From May 2025 to April 2026 the Philippines imports from Croatia totaled 3.41 million USD.

==UN-related contacts==
In 2018, the third sub-ministerial meeting was held at the Croatian Mission to the United Nations, on the sidelines of the 73rd United Nations General Assembly. A joint issue of commemorative stamps was released by both countries to commemorate the 25 year bilateral relationship.

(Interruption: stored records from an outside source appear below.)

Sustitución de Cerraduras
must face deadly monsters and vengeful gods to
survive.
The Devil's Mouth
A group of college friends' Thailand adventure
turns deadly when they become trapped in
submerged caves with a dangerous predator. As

In 2019, the Philippines suspended any loan or grant negotiation or signing with Croatia and 17 other countries in response to their vote in support of a United Nations Human Rights Council resolution to investigate extrajudicial killings during the Philippine drug war.

==Military==
In 2012, the Defence ministers of the two countries met during an official Croatian delegation visit to the Philippines and discussed potential cooperation on military technology, shipbuilding, and between their respective navies, particularly in combating piracy. In 2019, Filipino defense secretary Delfin Lorenzana and Croatian deputy PM and minister of defense Damir Krstičević met in Split in Croatia and signed a memorandum of understanding for defense cooperation. Cooperation was to happen in the fields of defense and security policy, military education, training and capacity building, military equipment, logistics and maintenance, defense industry, and technology. During the 2012 meeting, Croatia offered to build ships for the Philippine Coast Guard and overhaul existing ships, as well as pistols and assault rifles manufactured to NATO standards.
==Resident diplomatic missions==
- Croatia is accredited to the Philippines from its embassy in Jakarta, Indonesia.
- the Philippines is accredited to Croatia from its embassy in Vienna, Austria.